Alex—unsure of whether assent or argument would be more tactful under the circumstances—compromised by commenting, “I couldn’t say, Your Grace. I’ve never been to Carthak.”
“A pity.” Duke Roger trailed a languid finger over the olive skin that had always been a shame to Alex and his family. “Your skin would be handsome—not merely exotic as it is here—in Carthak, and, unlike me, you wouldn’t burn if you danced too close to the sun.”
“I’m a Tirragen.” Alex’s grin gleamed like the sun held hostage behind mackerel gray clouds. “We’re born not to burn when we dance too close to the sun. It makes us an ambitious family.”
Not all that glittered was gold, and possession shone sharp as steel in Duke Roger’s eyes the night Alex returned late from dinner of laughter and jokes with Jon, Gary, and Raoul.
“Are you my squire or my cousin’s?” Duke Roger seized Alex’s elbow and shook Alex until he forgot everything—how it felt to laugh, to joke, and to have friends—except how jealous his knightmaster could be.
“Yours, Your Grace.” Alex’s words emerged in an almost whisper, and his gaze sank toward the lushly carpeted floor—a softness that belied his knightmaster’s ferocity.
“Look at me.” Duke Roger yanked Alex’s chin up until Alex’s eyes were riveted not on the duke’s but on a gemstone necklace his knightmaster wore about his throat. “A man cannot serve two masters as they say in Carthak. He will love the one and hate the other. I’m the master you must love and serve all your days, Alexander of Tirragen. I’m the purpose your ambition craves.”
Duke Roger agitated the necklace with the fingers that weren’t locking Alex’s jaw in place. The gem’s luster flashed like summer lightning across Alex’s vision, leaving a blinding afterglow that made his head feel as if it were being ripped apart from within by a mythical monster.
“You’re my master.” Alex’s head ached but had the clarity to know that the duke would be the light to guide him through any darkness. The vow burst from him without thought but with all the meaning that fashioned the universe and knitted it together across time and space, “I’ll love and serve you all my days.”
Not all that glittered was gold, but the potion Duke Roger urged him to drink—fragrant with honey and all that was warm and tempting— after his Ordeal seemed to sparkle with all the light in the world. When Alex sipped it, the tension in his spine eased, and his eyelids became heavy as boulders. At first when Duke Roger coaxed him out of the gossamer-thin, sweat-drenched white garments in which he had endured his Ordeal, he imagined he was being gently prepared for sleep.
Instead he found himself, too stunned to scream, swallowed in a storm of kisses.
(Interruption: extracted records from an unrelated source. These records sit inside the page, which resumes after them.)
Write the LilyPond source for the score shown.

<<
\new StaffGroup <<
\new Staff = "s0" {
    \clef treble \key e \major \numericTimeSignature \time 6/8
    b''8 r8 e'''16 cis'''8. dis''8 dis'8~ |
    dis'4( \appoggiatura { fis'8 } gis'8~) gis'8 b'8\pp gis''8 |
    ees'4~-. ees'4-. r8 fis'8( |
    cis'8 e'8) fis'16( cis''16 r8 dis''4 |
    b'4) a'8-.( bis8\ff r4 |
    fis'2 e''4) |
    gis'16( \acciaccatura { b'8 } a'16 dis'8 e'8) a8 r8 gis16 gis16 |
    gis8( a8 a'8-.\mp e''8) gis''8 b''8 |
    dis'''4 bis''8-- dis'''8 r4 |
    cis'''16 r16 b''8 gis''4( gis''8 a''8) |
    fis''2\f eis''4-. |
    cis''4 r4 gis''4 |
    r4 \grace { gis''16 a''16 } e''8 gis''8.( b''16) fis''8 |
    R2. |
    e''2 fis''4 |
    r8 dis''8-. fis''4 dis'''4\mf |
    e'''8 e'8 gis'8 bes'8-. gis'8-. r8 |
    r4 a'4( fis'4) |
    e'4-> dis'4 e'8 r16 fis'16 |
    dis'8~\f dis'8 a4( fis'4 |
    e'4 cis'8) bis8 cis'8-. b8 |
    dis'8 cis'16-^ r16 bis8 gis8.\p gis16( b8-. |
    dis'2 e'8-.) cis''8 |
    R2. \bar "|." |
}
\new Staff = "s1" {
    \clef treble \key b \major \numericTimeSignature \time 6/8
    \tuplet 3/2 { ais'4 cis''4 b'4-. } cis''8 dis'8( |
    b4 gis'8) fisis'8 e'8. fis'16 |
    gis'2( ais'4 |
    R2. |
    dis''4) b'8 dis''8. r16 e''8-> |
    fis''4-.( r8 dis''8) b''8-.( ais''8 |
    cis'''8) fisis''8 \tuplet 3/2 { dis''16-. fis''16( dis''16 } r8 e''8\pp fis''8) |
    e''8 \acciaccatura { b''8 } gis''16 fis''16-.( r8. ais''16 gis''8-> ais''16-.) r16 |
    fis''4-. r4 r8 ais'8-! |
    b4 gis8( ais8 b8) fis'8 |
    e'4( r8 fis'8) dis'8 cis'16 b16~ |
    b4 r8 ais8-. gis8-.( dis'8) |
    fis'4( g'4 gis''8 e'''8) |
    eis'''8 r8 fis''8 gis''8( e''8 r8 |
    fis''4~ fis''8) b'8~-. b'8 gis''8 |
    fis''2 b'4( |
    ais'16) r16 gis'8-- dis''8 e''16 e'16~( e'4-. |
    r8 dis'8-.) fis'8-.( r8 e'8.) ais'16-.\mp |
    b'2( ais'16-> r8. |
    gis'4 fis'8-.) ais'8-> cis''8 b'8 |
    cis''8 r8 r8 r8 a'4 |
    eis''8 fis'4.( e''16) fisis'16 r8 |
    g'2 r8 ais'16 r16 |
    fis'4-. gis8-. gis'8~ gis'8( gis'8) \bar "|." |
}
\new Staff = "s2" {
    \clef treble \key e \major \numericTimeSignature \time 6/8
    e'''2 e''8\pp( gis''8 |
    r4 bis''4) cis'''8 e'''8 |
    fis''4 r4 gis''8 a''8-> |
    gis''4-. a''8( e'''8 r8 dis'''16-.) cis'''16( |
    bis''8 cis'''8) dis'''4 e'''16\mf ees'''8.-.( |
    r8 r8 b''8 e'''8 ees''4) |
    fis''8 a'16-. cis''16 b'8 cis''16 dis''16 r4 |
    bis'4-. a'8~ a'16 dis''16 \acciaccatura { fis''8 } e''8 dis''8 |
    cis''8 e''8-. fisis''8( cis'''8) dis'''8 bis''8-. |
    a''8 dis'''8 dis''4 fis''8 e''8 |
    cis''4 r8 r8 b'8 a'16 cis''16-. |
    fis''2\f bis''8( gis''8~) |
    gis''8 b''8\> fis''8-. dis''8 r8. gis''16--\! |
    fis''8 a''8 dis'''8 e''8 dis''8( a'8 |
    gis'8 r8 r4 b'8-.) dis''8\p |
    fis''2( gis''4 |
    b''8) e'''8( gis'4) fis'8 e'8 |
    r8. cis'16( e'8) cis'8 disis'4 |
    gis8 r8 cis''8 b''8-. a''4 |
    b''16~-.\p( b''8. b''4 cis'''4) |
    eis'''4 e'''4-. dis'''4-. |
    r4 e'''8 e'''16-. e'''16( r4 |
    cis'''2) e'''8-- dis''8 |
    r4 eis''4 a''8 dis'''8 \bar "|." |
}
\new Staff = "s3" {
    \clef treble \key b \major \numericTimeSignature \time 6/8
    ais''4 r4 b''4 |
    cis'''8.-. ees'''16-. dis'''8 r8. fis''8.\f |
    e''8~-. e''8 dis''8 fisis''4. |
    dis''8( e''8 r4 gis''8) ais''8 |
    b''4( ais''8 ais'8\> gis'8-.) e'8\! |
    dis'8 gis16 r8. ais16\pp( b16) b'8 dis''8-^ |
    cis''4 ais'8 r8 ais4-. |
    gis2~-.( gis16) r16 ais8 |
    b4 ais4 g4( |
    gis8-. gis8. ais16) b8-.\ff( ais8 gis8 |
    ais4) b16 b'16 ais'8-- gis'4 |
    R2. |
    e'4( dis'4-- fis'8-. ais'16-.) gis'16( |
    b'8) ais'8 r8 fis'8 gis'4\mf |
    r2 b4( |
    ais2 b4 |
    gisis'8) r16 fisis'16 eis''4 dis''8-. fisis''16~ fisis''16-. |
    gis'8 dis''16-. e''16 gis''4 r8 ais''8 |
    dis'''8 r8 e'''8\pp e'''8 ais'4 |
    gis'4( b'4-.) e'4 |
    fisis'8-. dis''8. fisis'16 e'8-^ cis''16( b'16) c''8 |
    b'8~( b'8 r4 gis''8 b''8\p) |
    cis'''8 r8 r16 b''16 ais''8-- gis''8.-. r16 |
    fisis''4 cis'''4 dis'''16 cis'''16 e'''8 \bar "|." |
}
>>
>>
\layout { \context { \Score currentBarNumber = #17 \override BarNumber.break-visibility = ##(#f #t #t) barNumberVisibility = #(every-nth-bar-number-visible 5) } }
He was too numb from the Ordeal and the potion to feel anything the duke did to his body, and he blamed his bleeding and his stiffness when Duke Roger awakened him for his knighthood ceremony on his Ordeal. That was all the truth he could bear after the horrors that had been inflicted upon him.
After he was knighted with three ritual blows from the king—two on his shoulders and one on his crown—the radiant and immaculate in flamboyant orange robes Duke Roger presented him with a sword from Raven Armory that gleamed with all the potential of gold but not all that glittered was gold. Some was fool’s gold, and the fool was Alex.